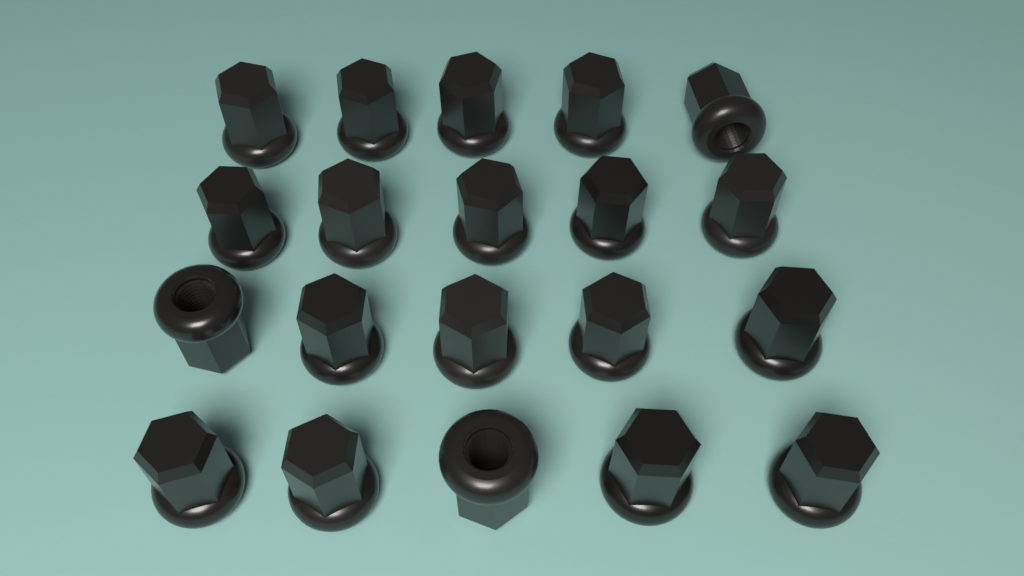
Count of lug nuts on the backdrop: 20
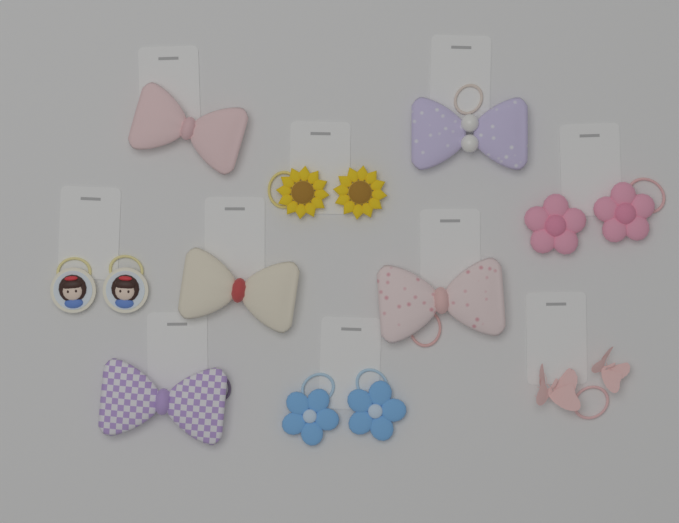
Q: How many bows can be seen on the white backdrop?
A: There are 5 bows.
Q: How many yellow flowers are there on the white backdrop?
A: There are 2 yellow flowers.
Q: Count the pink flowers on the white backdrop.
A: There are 2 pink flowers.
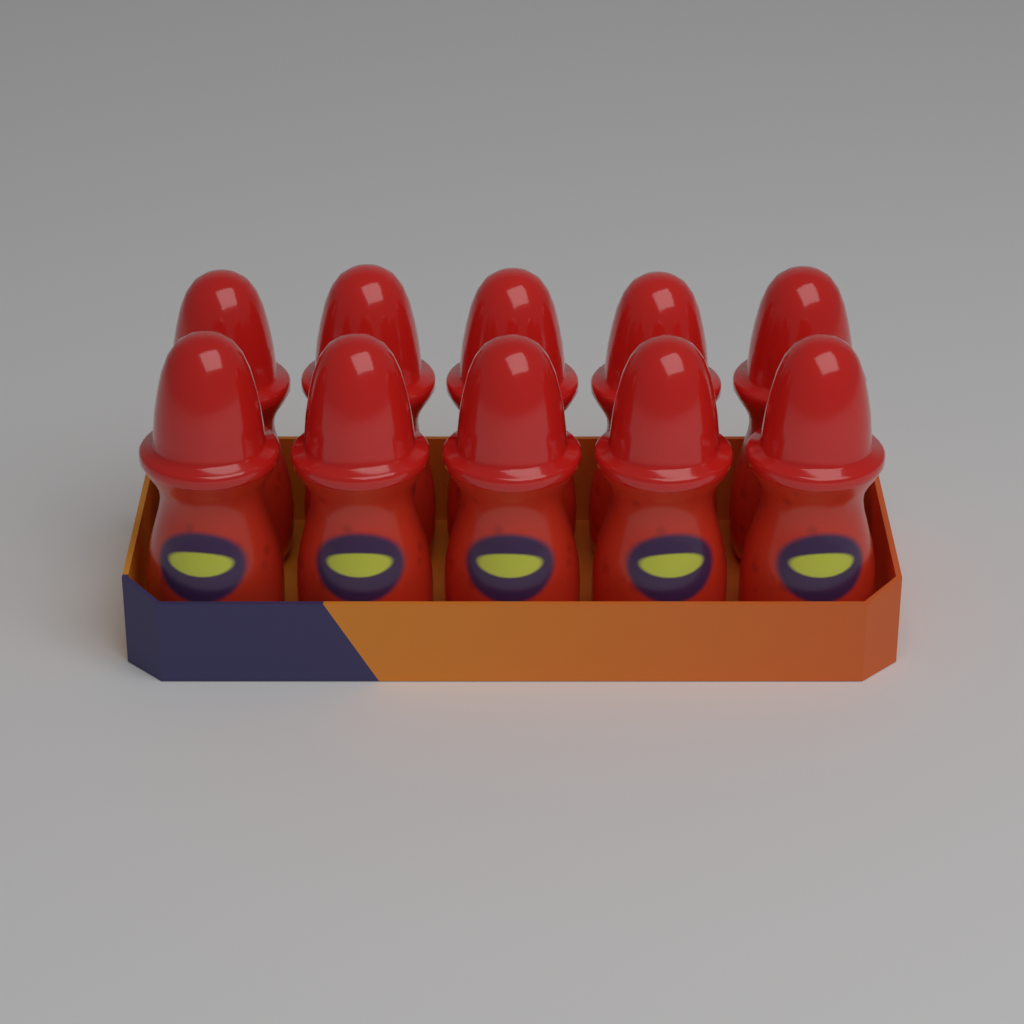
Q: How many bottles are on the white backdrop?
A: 10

══════════

### EXERCISE TASK
Copy all of the data above word for word, leaving out the pictures.

### RESULT OF THE EXERCISE
Count of lug nuts on the backdrop: 20
Q: How many bows can be seen on the white backdrop?
A: There are 5 bows.
Q: How many yellow flowers are there on the white backdrop?
A: There are 2 yellow flowers.
Q: Count the pink flowers on the white backdrop.
A: There are 2 pink flowers.
Q: How many bottles are on the white backdrop?
A: 10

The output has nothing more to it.